MICHAEL MCLAREN: Because there is that argument, isn’t there? You know, a lot of the diseases, a lot of the problems from a health point of view start in the mouth. But if we don’t incentivise people to get their teeth checked, they don’t go to the dentist and they don’t- those small problems become bigger medical problems that are then attracting Medicare one way or the other as they move to other parts of the body. And maybe, if we nipped it in the bud early – yes, spent the money up front on dental – we’d be saving down the track on other what could have been preventable diseases. I suppose you need an actuarial mathematician, though, to work it out, wouldn’t you?

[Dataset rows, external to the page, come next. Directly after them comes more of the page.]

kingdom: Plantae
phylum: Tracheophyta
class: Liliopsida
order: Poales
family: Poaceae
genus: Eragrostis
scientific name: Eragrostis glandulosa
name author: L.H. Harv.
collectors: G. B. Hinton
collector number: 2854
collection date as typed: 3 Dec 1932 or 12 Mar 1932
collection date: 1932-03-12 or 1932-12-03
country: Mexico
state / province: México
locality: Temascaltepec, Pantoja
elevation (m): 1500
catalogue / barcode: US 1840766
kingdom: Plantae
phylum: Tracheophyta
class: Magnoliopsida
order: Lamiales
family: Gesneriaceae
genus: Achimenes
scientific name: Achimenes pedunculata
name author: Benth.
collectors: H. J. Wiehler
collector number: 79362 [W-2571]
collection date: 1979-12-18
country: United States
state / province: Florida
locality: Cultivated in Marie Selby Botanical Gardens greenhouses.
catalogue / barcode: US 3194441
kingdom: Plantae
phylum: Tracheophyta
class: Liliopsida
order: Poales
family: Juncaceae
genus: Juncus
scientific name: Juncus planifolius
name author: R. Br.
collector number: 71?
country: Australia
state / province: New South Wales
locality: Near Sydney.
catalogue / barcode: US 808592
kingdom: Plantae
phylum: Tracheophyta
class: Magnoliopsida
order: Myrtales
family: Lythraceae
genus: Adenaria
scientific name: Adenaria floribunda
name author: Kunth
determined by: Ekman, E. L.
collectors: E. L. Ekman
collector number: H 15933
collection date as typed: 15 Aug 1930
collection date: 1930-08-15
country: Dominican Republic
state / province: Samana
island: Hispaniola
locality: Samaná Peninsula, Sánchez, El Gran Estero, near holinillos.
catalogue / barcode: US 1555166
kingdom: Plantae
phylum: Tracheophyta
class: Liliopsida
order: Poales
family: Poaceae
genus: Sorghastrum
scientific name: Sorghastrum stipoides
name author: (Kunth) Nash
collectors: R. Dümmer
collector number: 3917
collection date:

RACHEL DAVID: Well, look, what I think there is room for is looking at how people that are experiencing significant disadvantage are able to access dental care, particularly preventive dental care. So having teeth professionally cleaned and inspected and so forth is within the reach of most people. And that is certainly something that health funds have been able to pay for and encourage people to do. But for people experiencing significant disadvantage, absolutely. Problems that start in the mouth can cause lifelong chronic disease, and that is where the government should be looking if they’re intending to make a further investment for dental, is to assist that group. If you start talking about a universal scheme, I can guarantee right now where all of that money will be going, and it will be into wealthy inner city postcodes, because that’s where the majority of dentists are set up in a practicing, and it won’t touch the sides of the disadvantage problem.
MICHAEL MCLAREN: It’s wonderful to talk, thank you for your time. Thank you for your insight, Rachel. Much appreciated.
RACHEL DAVID: No problem at all.
MICHAEL MCLAREN: That’s the CEO of Private Health Australia [sic], Rachel David.